## TASK OBJECTIVE
Everything in the listing below from the line containing "3: (380, 446)" through the line containing "53: (697, 819)" must be repeated exactly; the remaining lines are not wanted.

## RECORDED INFORMATION
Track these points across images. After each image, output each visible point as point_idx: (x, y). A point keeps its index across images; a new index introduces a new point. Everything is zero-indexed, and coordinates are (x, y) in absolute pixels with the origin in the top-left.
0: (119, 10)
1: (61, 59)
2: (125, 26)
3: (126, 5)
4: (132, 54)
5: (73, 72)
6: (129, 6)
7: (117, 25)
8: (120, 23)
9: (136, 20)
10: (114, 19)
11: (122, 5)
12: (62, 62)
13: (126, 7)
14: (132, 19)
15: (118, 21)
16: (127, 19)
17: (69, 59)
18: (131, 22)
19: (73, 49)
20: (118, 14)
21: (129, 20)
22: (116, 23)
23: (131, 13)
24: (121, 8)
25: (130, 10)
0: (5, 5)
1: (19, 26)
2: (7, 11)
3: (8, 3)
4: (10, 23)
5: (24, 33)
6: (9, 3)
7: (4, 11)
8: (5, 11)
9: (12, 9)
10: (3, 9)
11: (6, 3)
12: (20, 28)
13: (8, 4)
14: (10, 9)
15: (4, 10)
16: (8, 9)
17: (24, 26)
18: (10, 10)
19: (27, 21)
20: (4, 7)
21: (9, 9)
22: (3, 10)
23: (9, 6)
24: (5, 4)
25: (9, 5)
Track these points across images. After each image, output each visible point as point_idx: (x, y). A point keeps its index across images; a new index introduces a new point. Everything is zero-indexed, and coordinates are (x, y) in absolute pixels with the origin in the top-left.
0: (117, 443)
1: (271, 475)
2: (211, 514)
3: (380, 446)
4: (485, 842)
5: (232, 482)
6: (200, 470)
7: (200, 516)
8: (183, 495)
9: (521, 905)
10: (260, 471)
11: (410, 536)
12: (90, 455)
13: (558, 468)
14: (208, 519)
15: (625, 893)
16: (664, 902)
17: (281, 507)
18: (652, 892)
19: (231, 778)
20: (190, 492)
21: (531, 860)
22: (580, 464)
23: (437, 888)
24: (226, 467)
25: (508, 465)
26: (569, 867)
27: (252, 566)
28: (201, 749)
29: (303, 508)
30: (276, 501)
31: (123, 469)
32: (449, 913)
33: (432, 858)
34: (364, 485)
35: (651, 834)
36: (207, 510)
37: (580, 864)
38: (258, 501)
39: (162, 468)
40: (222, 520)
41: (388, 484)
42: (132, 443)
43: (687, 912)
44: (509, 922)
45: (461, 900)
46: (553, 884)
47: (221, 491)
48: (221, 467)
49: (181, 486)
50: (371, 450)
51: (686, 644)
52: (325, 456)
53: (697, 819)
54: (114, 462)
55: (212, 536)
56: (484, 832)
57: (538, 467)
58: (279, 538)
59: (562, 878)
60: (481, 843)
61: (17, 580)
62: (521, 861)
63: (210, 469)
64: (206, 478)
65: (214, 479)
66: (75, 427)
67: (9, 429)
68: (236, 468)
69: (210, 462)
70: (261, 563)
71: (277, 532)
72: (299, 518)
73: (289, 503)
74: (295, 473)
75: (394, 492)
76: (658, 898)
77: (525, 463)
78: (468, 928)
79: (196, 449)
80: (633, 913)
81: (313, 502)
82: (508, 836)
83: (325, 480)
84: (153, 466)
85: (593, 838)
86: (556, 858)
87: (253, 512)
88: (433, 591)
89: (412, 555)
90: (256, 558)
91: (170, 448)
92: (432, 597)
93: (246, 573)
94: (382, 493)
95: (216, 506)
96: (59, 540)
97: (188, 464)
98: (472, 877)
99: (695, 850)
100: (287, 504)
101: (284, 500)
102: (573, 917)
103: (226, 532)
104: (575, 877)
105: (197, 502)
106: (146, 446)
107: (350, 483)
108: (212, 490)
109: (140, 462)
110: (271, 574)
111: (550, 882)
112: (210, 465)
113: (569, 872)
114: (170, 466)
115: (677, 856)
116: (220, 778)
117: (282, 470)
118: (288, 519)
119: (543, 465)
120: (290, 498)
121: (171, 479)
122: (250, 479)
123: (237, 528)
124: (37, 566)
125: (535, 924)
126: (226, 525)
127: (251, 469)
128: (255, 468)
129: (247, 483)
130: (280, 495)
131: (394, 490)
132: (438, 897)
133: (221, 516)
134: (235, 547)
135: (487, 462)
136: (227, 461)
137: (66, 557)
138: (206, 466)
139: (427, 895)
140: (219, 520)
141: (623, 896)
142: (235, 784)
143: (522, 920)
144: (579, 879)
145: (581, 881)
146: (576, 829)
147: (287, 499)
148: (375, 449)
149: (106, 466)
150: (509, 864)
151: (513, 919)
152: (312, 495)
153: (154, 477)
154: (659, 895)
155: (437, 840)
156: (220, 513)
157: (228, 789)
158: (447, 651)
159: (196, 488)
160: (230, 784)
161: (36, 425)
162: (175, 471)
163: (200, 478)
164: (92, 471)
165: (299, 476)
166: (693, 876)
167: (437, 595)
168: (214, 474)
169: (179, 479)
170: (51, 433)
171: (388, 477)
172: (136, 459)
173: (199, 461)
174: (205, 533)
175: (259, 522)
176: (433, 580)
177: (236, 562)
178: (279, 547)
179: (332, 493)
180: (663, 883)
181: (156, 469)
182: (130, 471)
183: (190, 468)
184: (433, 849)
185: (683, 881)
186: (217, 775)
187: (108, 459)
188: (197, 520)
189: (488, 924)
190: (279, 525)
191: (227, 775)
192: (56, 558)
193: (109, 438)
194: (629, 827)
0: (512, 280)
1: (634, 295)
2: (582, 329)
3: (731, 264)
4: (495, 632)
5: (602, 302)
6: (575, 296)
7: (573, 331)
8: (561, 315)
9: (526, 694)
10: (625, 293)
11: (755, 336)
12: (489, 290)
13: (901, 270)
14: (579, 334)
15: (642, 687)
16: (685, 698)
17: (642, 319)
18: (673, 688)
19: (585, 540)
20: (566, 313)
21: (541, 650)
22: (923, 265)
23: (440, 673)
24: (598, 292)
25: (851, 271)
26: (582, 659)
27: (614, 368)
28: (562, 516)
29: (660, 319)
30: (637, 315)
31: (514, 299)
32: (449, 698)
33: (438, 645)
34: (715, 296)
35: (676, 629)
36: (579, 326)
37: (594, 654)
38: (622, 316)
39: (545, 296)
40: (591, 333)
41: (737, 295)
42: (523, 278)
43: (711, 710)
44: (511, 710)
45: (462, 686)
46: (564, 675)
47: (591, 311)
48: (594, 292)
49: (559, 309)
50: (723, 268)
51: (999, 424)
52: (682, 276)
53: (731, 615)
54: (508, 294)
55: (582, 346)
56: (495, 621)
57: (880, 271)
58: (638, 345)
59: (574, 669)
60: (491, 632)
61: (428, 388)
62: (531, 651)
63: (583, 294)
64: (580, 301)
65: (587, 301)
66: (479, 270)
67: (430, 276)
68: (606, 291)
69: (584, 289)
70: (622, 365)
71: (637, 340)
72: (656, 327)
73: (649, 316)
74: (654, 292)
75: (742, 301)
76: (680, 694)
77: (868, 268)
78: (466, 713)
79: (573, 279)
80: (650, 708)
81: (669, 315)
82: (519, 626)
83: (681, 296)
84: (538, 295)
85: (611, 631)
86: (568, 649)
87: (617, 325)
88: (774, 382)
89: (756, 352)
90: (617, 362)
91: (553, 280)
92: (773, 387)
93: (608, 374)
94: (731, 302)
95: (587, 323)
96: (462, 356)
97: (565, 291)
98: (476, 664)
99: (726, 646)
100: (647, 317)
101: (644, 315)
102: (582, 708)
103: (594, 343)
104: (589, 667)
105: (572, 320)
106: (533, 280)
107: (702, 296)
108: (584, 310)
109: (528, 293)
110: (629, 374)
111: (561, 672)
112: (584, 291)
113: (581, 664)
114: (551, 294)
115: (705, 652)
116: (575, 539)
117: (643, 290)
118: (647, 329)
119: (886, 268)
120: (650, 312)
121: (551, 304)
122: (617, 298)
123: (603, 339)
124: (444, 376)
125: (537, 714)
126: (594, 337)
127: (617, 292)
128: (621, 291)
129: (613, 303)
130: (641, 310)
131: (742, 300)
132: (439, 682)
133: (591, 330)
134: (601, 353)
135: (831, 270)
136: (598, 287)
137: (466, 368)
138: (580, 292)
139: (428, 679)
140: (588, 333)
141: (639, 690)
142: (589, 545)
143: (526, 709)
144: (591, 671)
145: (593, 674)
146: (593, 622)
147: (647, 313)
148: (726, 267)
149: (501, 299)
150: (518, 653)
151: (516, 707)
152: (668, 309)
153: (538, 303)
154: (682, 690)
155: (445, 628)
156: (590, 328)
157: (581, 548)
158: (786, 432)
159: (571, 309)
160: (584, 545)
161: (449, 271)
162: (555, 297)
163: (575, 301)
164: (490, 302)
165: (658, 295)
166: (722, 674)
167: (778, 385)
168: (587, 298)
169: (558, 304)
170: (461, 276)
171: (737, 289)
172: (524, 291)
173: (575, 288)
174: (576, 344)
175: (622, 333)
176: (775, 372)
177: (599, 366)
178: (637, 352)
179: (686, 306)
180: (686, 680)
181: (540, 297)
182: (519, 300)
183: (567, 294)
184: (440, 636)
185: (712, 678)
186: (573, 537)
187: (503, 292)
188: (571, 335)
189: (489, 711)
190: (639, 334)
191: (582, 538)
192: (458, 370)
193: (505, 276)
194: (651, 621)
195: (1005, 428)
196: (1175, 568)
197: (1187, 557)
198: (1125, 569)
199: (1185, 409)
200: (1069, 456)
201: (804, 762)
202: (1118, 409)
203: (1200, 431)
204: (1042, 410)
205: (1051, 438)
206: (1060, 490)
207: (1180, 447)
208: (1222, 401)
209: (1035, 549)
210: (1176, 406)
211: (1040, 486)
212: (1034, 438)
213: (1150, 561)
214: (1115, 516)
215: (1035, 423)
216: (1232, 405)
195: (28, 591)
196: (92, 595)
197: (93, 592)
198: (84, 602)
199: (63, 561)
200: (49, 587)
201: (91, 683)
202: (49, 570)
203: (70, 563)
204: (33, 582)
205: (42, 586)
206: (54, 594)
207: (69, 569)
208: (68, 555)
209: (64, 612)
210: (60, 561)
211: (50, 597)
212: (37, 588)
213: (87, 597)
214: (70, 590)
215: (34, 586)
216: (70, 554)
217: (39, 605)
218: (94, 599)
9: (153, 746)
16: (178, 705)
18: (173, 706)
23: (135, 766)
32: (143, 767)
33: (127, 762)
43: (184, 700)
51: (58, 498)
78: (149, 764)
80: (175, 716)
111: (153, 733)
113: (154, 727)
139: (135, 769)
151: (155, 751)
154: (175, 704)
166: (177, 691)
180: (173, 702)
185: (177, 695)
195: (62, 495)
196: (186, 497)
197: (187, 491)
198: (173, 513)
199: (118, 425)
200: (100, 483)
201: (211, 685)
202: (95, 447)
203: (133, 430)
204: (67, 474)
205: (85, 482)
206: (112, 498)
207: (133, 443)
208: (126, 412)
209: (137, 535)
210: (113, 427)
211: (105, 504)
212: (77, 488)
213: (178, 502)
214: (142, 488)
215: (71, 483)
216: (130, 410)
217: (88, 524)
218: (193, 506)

## ANSWER AREA
3: (380, 446)
4: (485, 842)
5: (232, 482)
6: (200, 470)
7: (200, 516)
8: (183, 495)
9: (521, 905)
10: (260, 471)
11: (410, 536)
12: (90, 455)
13: (558, 468)
14: (208, 519)
15: (625, 893)
16: (664, 902)
17: (281, 507)
18: (652, 892)
19: (231, 778)
20: (190, 492)
21: (531, 860)
22: (580, 464)
23: (437, 888)
24: (226, 467)
25: (508, 465)
26: (569, 867)
27: (252, 566)
28: (201, 749)
29: (303, 508)
30: (276, 501)
31: (123, 469)
32: (449, 913)
33: (432, 858)
34: (364, 485)
35: (651, 834)
36: (207, 510)
37: (580, 864)
38: (258, 501)
39: (162, 468)
40: (222, 520)
41: (388, 484)
42: (132, 443)
43: (687, 912)
44: (509, 922)
45: (461, 900)
46: (553, 884)
47: (221, 491)
48: (221, 467)
49: (181, 486)
50: (371, 450)
51: (686, 644)
52: (325, 456)
53: (697, 819)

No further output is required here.